• [Try it]
Present the following data again exactly as it is shown.

• [Supplied data]
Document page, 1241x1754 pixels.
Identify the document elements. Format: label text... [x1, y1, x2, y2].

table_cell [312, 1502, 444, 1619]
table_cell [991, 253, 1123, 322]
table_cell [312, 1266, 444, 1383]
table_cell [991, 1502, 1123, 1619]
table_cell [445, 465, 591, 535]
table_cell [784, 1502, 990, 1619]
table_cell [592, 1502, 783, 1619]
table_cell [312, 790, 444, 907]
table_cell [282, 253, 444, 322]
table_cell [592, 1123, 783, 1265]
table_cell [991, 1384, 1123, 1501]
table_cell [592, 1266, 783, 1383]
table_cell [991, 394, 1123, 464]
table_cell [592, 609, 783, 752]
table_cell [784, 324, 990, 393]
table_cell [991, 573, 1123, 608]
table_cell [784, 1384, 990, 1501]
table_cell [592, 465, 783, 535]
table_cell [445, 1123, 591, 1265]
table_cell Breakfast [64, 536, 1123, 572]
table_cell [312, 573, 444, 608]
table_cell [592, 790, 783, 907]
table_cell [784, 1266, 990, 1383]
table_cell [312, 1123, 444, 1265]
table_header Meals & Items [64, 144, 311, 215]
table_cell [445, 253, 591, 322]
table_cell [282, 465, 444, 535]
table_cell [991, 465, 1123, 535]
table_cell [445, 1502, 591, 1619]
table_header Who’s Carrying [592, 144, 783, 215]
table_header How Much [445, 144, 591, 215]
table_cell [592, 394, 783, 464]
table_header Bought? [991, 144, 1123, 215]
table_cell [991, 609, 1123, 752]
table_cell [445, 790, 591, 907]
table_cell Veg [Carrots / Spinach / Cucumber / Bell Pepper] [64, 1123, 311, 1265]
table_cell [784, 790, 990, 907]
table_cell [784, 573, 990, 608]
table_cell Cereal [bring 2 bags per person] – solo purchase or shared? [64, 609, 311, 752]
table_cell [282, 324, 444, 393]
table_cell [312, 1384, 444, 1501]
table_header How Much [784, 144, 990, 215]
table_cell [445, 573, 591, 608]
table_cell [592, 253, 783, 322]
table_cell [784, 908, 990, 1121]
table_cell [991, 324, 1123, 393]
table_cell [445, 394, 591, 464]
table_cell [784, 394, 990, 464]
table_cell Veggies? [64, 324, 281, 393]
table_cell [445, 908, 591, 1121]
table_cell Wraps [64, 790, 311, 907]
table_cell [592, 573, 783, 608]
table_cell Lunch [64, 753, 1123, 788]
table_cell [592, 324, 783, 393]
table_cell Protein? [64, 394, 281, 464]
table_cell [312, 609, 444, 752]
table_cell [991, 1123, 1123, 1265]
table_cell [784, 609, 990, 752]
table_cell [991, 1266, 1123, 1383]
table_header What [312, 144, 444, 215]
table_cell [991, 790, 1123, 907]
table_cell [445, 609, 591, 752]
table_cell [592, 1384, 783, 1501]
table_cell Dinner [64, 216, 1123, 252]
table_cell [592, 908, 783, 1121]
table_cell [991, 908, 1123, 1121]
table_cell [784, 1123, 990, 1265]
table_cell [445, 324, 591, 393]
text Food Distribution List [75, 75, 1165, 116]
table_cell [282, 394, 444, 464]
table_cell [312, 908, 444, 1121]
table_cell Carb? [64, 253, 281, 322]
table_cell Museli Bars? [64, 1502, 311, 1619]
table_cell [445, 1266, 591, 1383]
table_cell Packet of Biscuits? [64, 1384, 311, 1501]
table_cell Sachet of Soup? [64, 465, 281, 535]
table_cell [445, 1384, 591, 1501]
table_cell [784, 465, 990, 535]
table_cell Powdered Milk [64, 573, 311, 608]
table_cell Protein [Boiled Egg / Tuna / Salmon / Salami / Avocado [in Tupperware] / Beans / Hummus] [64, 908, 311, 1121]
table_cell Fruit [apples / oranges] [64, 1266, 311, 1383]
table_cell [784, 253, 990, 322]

• [Result below]
Document page, 1241x1754 pixels.
Identify the document elements. Format: label text... [x1, y1, x2, y2].

table_cell [312, 1502, 444, 1619]
table_cell [991, 253, 1123, 322]
table_cell [312, 1266, 444, 1383]
table_cell [991, 1502, 1123, 1619]
table_cell [445, 465, 591, 535]
table_cell [784, 1502, 990, 1619]
table_cell [592, 1502, 783, 1619]
table_cell [312, 790, 444, 907]
table_cell [282, 253, 444, 322]
table_cell [592, 1123, 783, 1265]
table_cell [991, 1384, 1123, 1501]
table_cell [592, 1266, 783, 1383]
table_cell [991, 394, 1123, 464]
table_cell [592, 609, 783, 752]
table_cell [784, 324, 990, 393]
table_cell [991, 573, 1123, 608]
table_cell [784, 1384, 990, 1501]
table_cell [592, 465, 783, 535]
table_cell [445, 1123, 591, 1265]
table_cell Breakfast [64, 536, 1123, 572]
table_cell [312, 573, 444, 608]
table_cell [592, 790, 783, 907]
table_cell [784, 1266, 990, 1383]
table_cell [312, 1123, 444, 1265]
table_header Meals & Items [64, 144, 311, 215]
table_cell [445, 253, 591, 322]
table_cell [282, 465, 444, 535]
table_cell [991, 465, 1123, 535]
table_cell [445, 1502, 591, 1619]
table_header Who’s Carrying [592, 144, 783, 215]
table_header How Much [445, 144, 591, 215]
table_cell [592, 394, 783, 464]
table_header Bought? [991, 144, 1123, 215]
table_cell [991, 609, 1123, 752]
table_cell [445, 790, 591, 907]
table_cell Veg [Carrots / Spinach / Cucumber / Bell Pepper] [64, 1123, 311, 1265]
table_cell [784, 790, 990, 907]
table_cell [784, 573, 990, 608]
table_cell Cereal [bring 2 bags per person] – solo purchase or shared? [64, 609, 311, 752]
table_cell [282, 324, 444, 393]
table_cell [312, 1384, 444, 1501]
table_header How Much [784, 144, 990, 215]
table_cell [445, 573, 591, 608]
table_cell [592, 253, 783, 322]
table_cell [784, 908, 990, 1121]
table_cell [991, 324, 1123, 393]
table_cell [445, 394, 591, 464]
table_cell [784, 394, 990, 464]
table_cell Veggies? [64, 324, 281, 393]
table_cell [445, 908, 591, 1121]
table_cell Wraps [64, 790, 311, 907]
table_cell [592, 573, 783, 608]
table_cell Lunch [64, 753, 1123, 788]
table_cell [592, 324, 783, 393]
table_cell Protein? [64, 394, 281, 464]
table_cell [312, 609, 444, 752]
table_cell [991, 1123, 1123, 1265]
table_cell [784, 609, 990, 752]
table_cell [991, 1266, 1123, 1383]
table_header What [312, 144, 444, 215]
table_cell [991, 790, 1123, 907]
table_cell [445, 609, 591, 752]
table_cell [592, 1384, 783, 1501]
table_cell Dinner [64, 216, 1123, 252]
table_cell [592, 908, 783, 1121]
table_cell [991, 908, 1123, 1121]
table_cell [784, 1123, 990, 1265]
table_cell [445, 324, 591, 393]
text Food Distribution List [75, 75, 1165, 116]
table_cell [282, 394, 444, 464]
table_cell [312, 908, 444, 1121]
table_cell Carb? [64, 253, 281, 322]
table_cell Museli Bars? [64, 1502, 311, 1619]
table_cell [445, 1266, 591, 1383]
table_cell Packet of Biscuits? [64, 1384, 311, 1501]
table_cell Sachet of Soup? [64, 465, 281, 535]
table_cell [445, 1384, 591, 1501]
table_cell [784, 465, 990, 535]
table_cell Powdered Milk [64, 573, 311, 608]
table_cell Protein [Boiled Egg / Tuna / Salmon / Salami / Avocado [in Tupperware] / Beans / Hummus] [64, 908, 311, 1121]
table_cell Fruit [apples / oranges] [64, 1266, 311, 1383]
table_cell [784, 253, 990, 322]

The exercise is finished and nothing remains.